Em petição à Justiça Federal em junho deste ano, a Procuradoria apontou insegurança alimentar e risco de morte de indígenas yanomamis que ficam no lado do Amazonas, em razão de deslocamentos forçados para cadastros e saques de benefícios em cidades como Barcelos, no médio rio Negro. A Justiça determinou que o governo providenciasse envio de servidores à região.
O relatório antropológico sobre os madihas kulinas, feito pelo MPF, aponta abuso de álcool entre os indígenas, mortes por afogamento, suicídios e homicídios. São comuns agressões por parte de não indígenas, num ambiente de discriminação e preconceito nos núcleos urbanos. Mas também são frequentes agressões entre indígenas e familiares, associadas ao abuso de álcool.
Entre 2011 e 2016, houve registro de 34 casos de suicídio entre madihas, conforme dados de saúde indígena referentes à área de abrangência de três cidades.
Os indígenas tiveram uma "drástica redução demográfica", em razão da exploração em condições de escravidão em ciclos pretéritos da borracha, e houve uma grande dispersão de grupos familiares em processos de fuga dessa exploração, conforme o relatório enviado à ONU.
"Mesmo com a demarcação de suas terras entre as décadas de 1990 e 2000, os madihas estão em uma grave situação de vulnerabilidade social desde o começo da década de 2010, com o incremento de situações de violência e privação de direitos, especialmente em áreas urbanas", cita o relatório de Pedro Moutinho, perito em antropologia do MPF.

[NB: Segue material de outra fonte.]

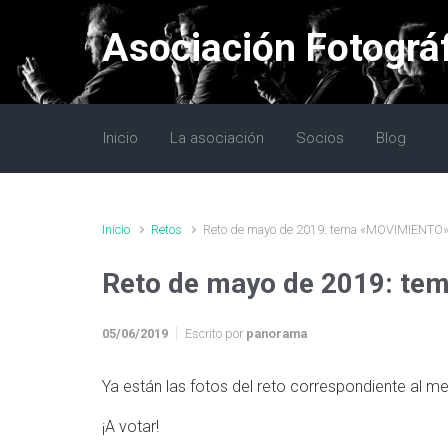
Saltar al contenido principal
Asociación Fotográ
Inicio
La asociación
Socios
Blog
Inicio
Retos
Reto de mayo de 2019: tema «MOVIMIENTO
Reto de mayo de 2019: t
05/06/2019
Escrito por
panorama
Ya están las fotos del reto correspondiente al
¡A votar!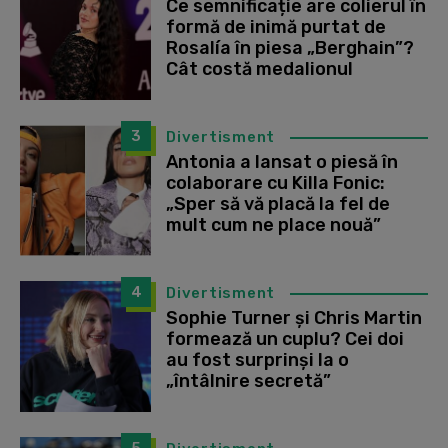
Ce semnificație are colierul în
formă de inimă purtat de
Rosalía în piesa „Berghain”?
Cât costă medalionul
3
Divertisment
Antonia a lansat o piesă în
colaborare cu Killa Fonic:
„Sper să vă placă la fel de
mult cum ne place nouă”
4
Divertisment
Sophie Turner și Chris Martin
formează un cuplu? Cei doi
au fost surprinși la o
„întâlnire secretă”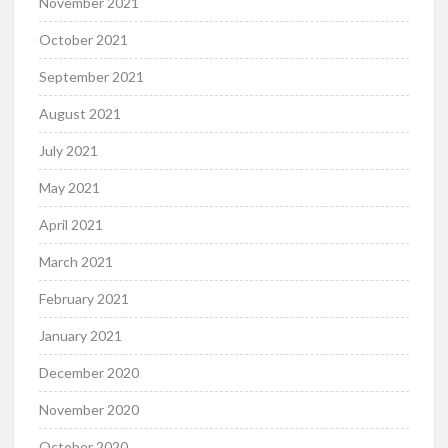
November 2021
October 2021
September 2021
August 2021
July 2021
May 2021
April 2021
March 2021
February 2021
January 2021
December 2020
November 2020
October 2020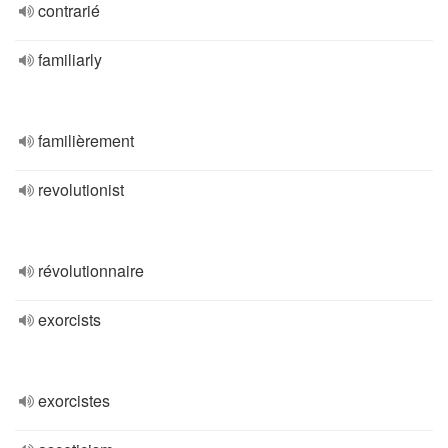
contrarié
familiarly
familièrement
revolutionist
révolutionnaire
exorcists
exorcistes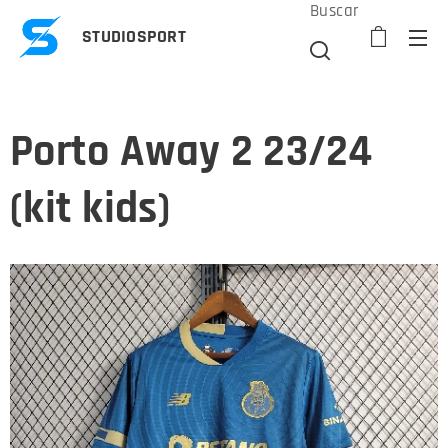
Buscar
STUDIOSPORT
Porto Away 2 23/24
(kit kids)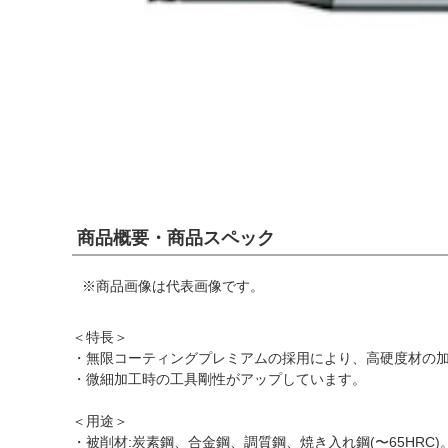
商品概要・商品スペック
※商品画像は代表画像です。
＜特長＞
・無限コーティングプレミアムの採用により、高硬度材の
・微細加工時の工具剛性がアップしています。
＜用途＞
・被削材:炭素鋼、合金鋼、調質鋼、焼き入れ鋼(〜65HRC)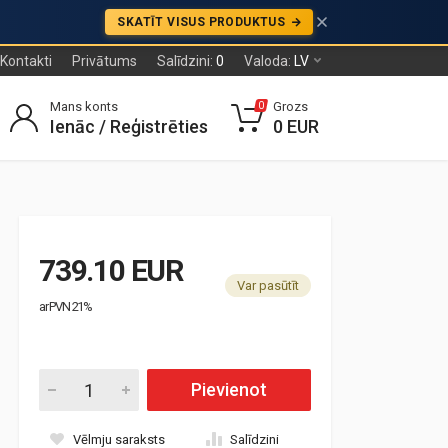
SKATĪT VISUS PRODUKTUS
Kontakti
Privātums
Salīdzini:
0
Valoda:
LV
Mans konts
Grozs
0
Ienāc / Reģistrēties
0 EUR
739.10 EUR
Var pasūtīt
ar PVN 21%
Pievienot
Vēlmju saraksts
Salīdzini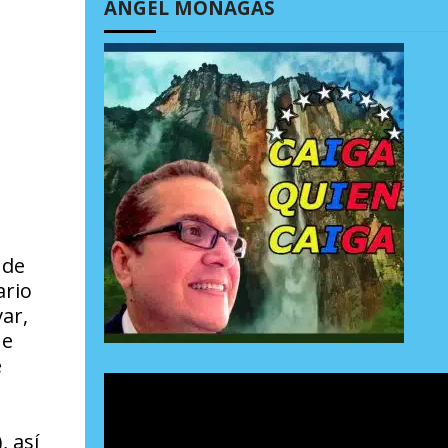
ÁNGEL MONAGAS
 de
ario
ar,
ue
e
, así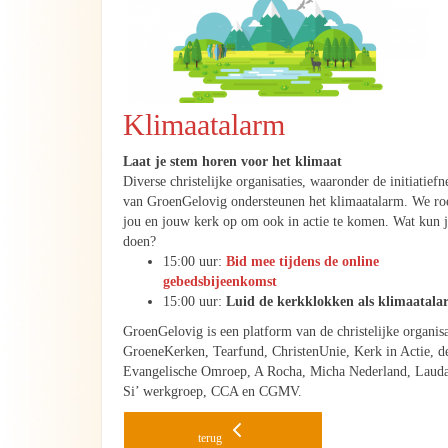
Klimaatalarm
Laat je stem horen voor het klimaat
Diverse christelijke organisaties, waaronder ​de initiatief
van GroenGelovig ondersteun​en​ het klimaatalarm. We r
jou en jouw kerk op om ook in actie te komen. Wat kun 
doen?
15:00 uur:
Bid mee tijdens de online
gebedsbijeenkomst
15:00 uur:
Luid de kerkklokken als klimaatal
GroenGelovig is een platform van de christelijke organisa
GroeneKerken, Tearfund, ChristenUnie, Kerk in Actie, d
Evangelische Omroep, A Rocha, Micha Nederland, Laud
Si’ werkgroep, CCA en CGMV.
terug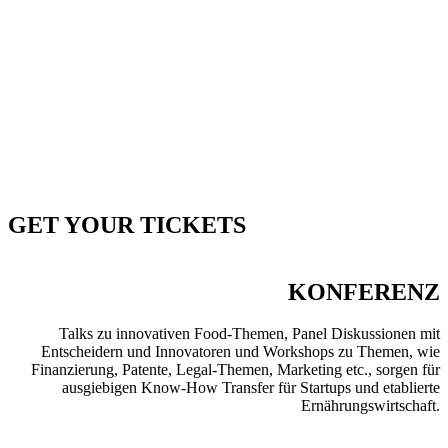
Zurück
Weiter
GET YOUR TICKETS
KONFERENZ
Talks zu innovativen Food-Themen, Panel Diskussionen mit
Entscheidern und Innovatoren und Workshops zu Themen, wie
Finanzierung, Patente, Legal-Themen, Marketing etc., sorgen für
ausgiebigen Know-How Transfer für Startups und etablierte
Ernährungswirtschaft.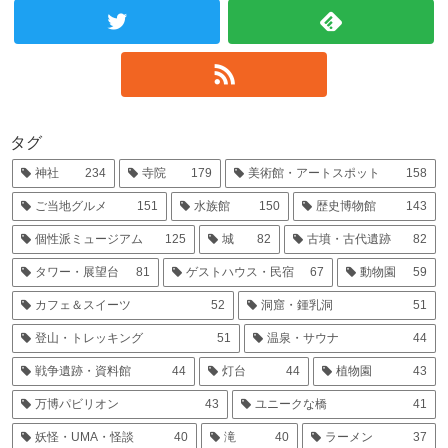
タグ
神社
234
寺院
179
美術館・アートスポット
158
ご当地グルメ
151
水族館
150
歴史博物館
143
個性派ミュージアム
125
城
82
古墳・古代遺跡
82
タワー・展望台
81
ゲストハウス・民宿
67
動物園
59
カフェ＆スイーツ
52
洞窟・鍾乳洞
51
登山・トレッキング
51
温泉・サウナ
44
戦争遺跡・資料館
44
灯台
44
植物園
43
万博パビリオン
43
ユニークな橋
41
妖怪・UMA・怪談
40
滝
40
ラーメン
37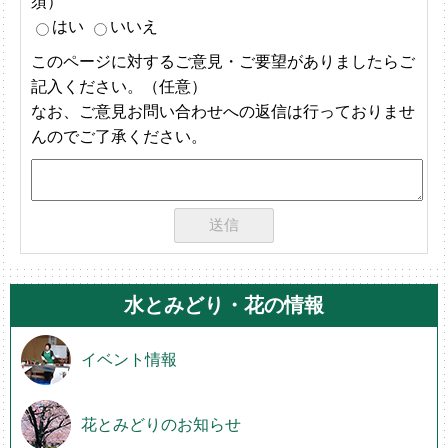
須）
はい
いいえ
このページに対するご意見・ご要望がありましたらご
記入ください。（任意）
なお、ご意見お問い合わせへの返信は行っておりませ
んのでご了承ください。
水とみどり・花の情報
イベント情報
花とみどりのお知らせ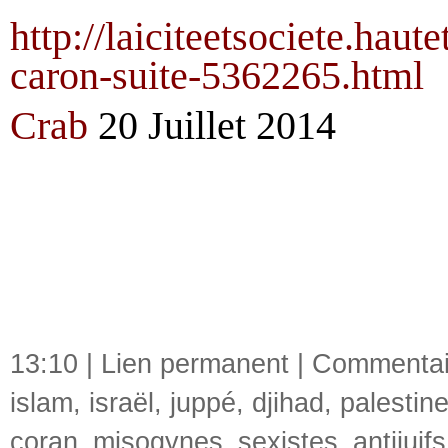
http://laiciteetsociete.hau
caron-suite-5362265.html
Crab
2
0
Juillet 2014
13:10 |
Lien permanent
|
Commentair
islam
,
israël
,
juppé
,
djihad
,
palestin
coran_misogynes_sexistes_antijuifs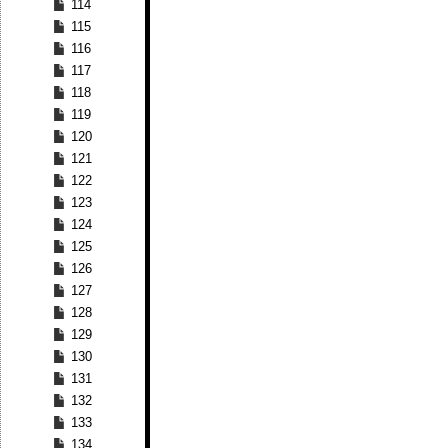
114
115
116
117
118
119
120
121
122
123
124
125
126
127
128
129
130
131
132
133
134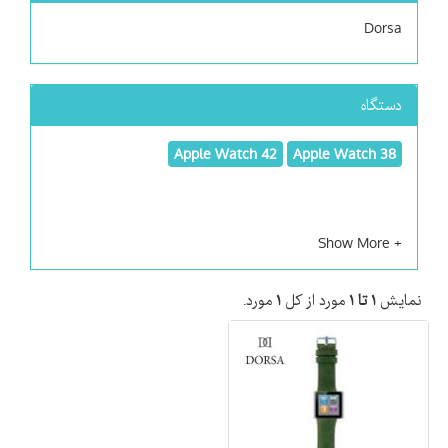
Dorsa
دستگاه
Apple Watch 42
Apple Watch 38
نمایش
۱ تا ۱
مورد از کل
۱
مورد.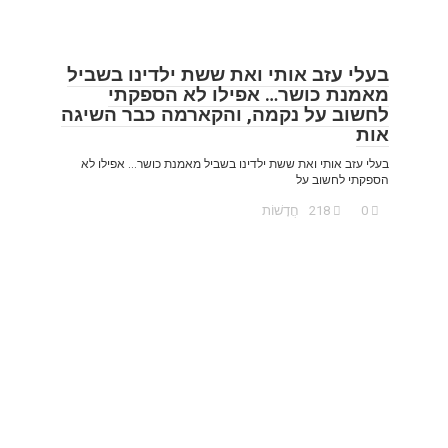
בעלי עזב אותי ואת ששת ילדינו בשביל
מאמנת כושר… אפילו לא הספקתי
לחשוב על נקמה, והקארמה כבר השיגה
אות
בעלי עזב אותי ואת ששת ילדינו בשביל מאמנת כושר… אפילו לא
הספקתי לחשוב על
0
218
חֲדָשׁוֹת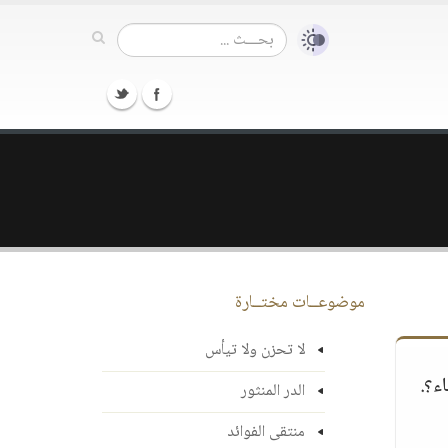
موضوعــات مختــارة
لا تحزن ولا تيأس
ء؟.
الدر المنثور
منتقى الفوائد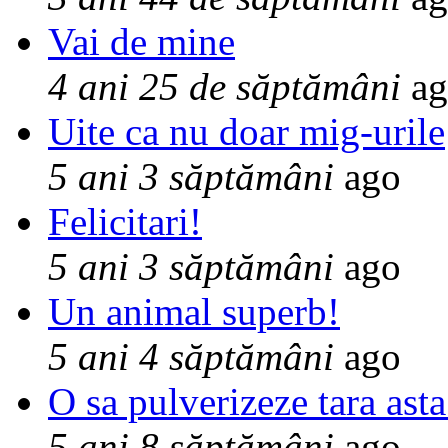
Vai de mine
4 ani 25 de săptămâni
ag
Uite ca nu doar mig-urile
5 ani 3 săptămâni
ago
Felicitari!
5 ani 3 săptămâni
ago
Un animal superb!
5 ani 4 săptămâni
ago
O sa pulverizeze tara asta
5 ani 8 săptămâni
ago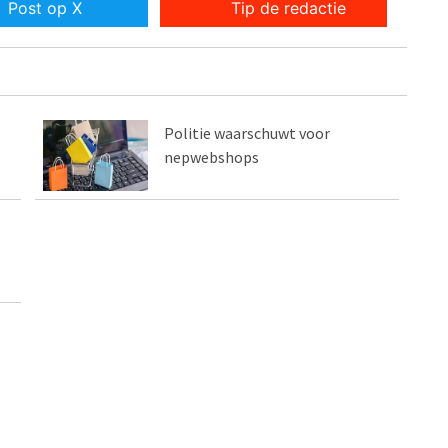
Post op X
Tip de redactie
Politie waarschuwt voor
nepwebshops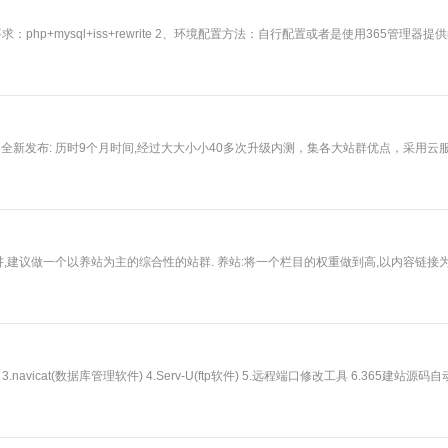
hp+mysql+iss+rewrite 2、环境配置方法：自行配置或者是使用365管理器提
站管理器全新发布: 历时9个月时间,经过大大小小40多次升级内测，集各大站群优点，采用云
,建议做一个以养站为主的综合性的站群. 养站:将一个栏目的权重做到高,以内容链接为
3.navicat(数据库管理软件) 4.Serv-U(ftp软件) 5.远程端口修改工具 6.365建站源码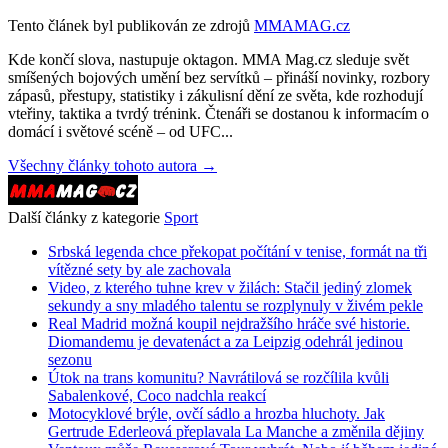
Tento článek byl publikován ze zdrojů
MMAMAG.cz
Kde končí slova, nastupuje oktagon. MMA Mag.cz sleduje svět
smíšených bojových umění bez servítků – přináší novinky, rozbory
zápasů, přestupy, statistiky i zákulisní dění ze světa, kde rozhodují
vteřiny, taktika a tvrdý trénink. Čtenáři se dostanou k informacím o
domácí i světové scéně – od UFC...
Všechny články tohoto autora →
Další články z kategorie
Sport
Srbská legenda chce překopat počítání v tenise, formát na tři
vítězné sety by ale zachovala
Video, z kterého tuhne krev v žilách: Stačil jediný zlomek
sekundy a sny mladého talentu se rozplynuly v živém pekle
Real Madrid možná koupil nejdražšího hráče své historie.
Diomandemu je devatenáct a za Leipzig odehrál jedinou
sezonu
Útok na trans komunitu? Navrátilová se rozčílila kvůli
Sabalenkové, Coco nadchla reakcí
Motocyklové brýle, ovčí sádlo a hrozba hluchoty. Jak
Gertrude Ederleová přeplavala La Manche a změnila dějiny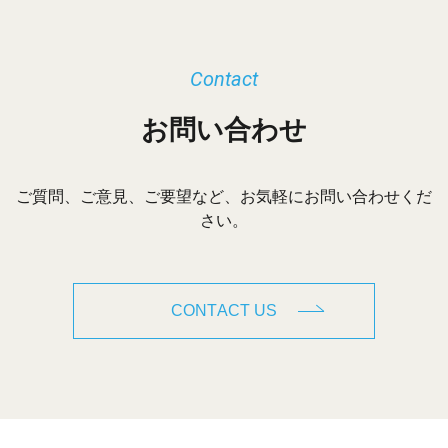
Contact
お問い合わせ
ご質問、ご意見、ご要望など、お気軽にお問い合わせくだ
さい。
CONTACT US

Em agosto, após diligências na calha do rio Juruá, a Procuradoria no Amazonas assinou termos de compromisso com os municípios de Eirunepé e Ipixuna para apoio a uma rede de atenção aos madihas kulinas e a outros povos indígenas da região. Também assinaram os termos representantes da Funai, do Ministério dos Povos Indígenas e da Sesai (Secretaria de Saúde Indígena).